I started hearing about Daab Chingri only when finer Bengali food restaurants started sprouting around Kolkata metropolis. Unlike the paise hotels, which served everyday Bengali meals to the masses, these restaurants offered fine dining in a lovely ambiance and a menu that boasted of Bengali delicacies -- some known and some concocted. I have a hunch that "Daab Chingri" was a brilliant idea spawned by one of them. It tasted delicious like Chingri Bhaape and was very unique in its presentation style. No wonder the dish took off swiftly and spread like wild fire.

Soon, every other person started saying "The Bengali traditional Daab Chingri cooked by my grandmother....". Like really? Your grandmother in the 60s, 70s, 80s and even early 90s cooked Daab Chingri in her kitchen? Errr...think twice!

But to be honest, Daab Chingri is more of an urban Bengali dish and not one of those traditional ones with boatmen, portugese, Thakurbari and history written all over them.

Daab Chingri at 6 Ballygunge Place
So anyway, having heard so much about this dish, I wanted to desperately try it. Last time during my India trip, my parents took me to 6 Ballygunge Place. Beautiful decor, awesome table settings, very unique menu -- I was blown over! And they had Daab Chingri on the menu. I had to order it of course. It was a beautiful dish no doubt but I had a feeling that the prawns were cooked prior and then the dish finished off in the Daab. No harm done of course. Maybe this is how one makes Daab Chingri, I concluded.

Then last week, my very talented friend Moumita made Daab Chingri at home and shared with me. It was delicious. The Daab that we get here is not the green coconut served in Indian restaurants, but a slightly more mature version, stripped of the green exterior.

Today, I had a deep desire to cook Daab Chingri at home. Moumita was away from her phone. I started browsing recipes on the internet and each involved garlic, cream, paanchphoron and what not 😡😭. That's not how  I envisioned Daab Chingri. I knew my Daab Chingri would be the mustard-coconut one and not the garlic-cream one.

I then, texted another friend Baishali and she promptly shared two recipes with me. Both her recipes were exactly how I wanted them to be and here's what sealed the deal. Her recipes were very, very easy.
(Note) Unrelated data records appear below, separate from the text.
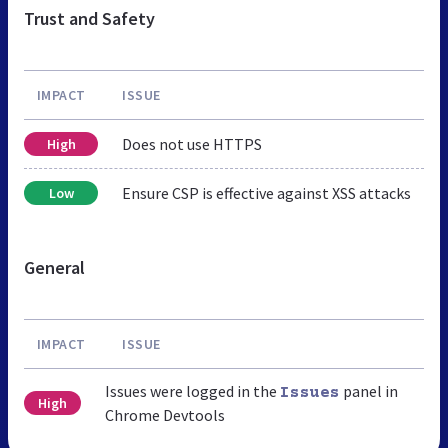
Trust and Safety
IMPACT
ISSUE
Does not use HTTPS
High
Ensure CSP is effective against XSS attacks
Low
General
IMPACT
ISSUE
Issues were logged in the
panel in
Issues
High
Chrome Devtools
In fact one of them was done totally in the Microwave. As I was experimenting, I tried both the Oven and Microwave method. With lots of green Chili, the sharp mustard paste mellowed by the mildly sweet Coconut, golden Mustard Oil, and succulent prawns -- this was a beautiful dish. Triggered by the memory of a meal and aided by friends, it was dish I would always treasure.💓

To be honest, it is very much like the Shorshe Chingri Bhaape who has gone to a glamorous party. The Tender Coconut Shell definitely adds some panache to the presentation and lends a layer of coconut flavor to the dish.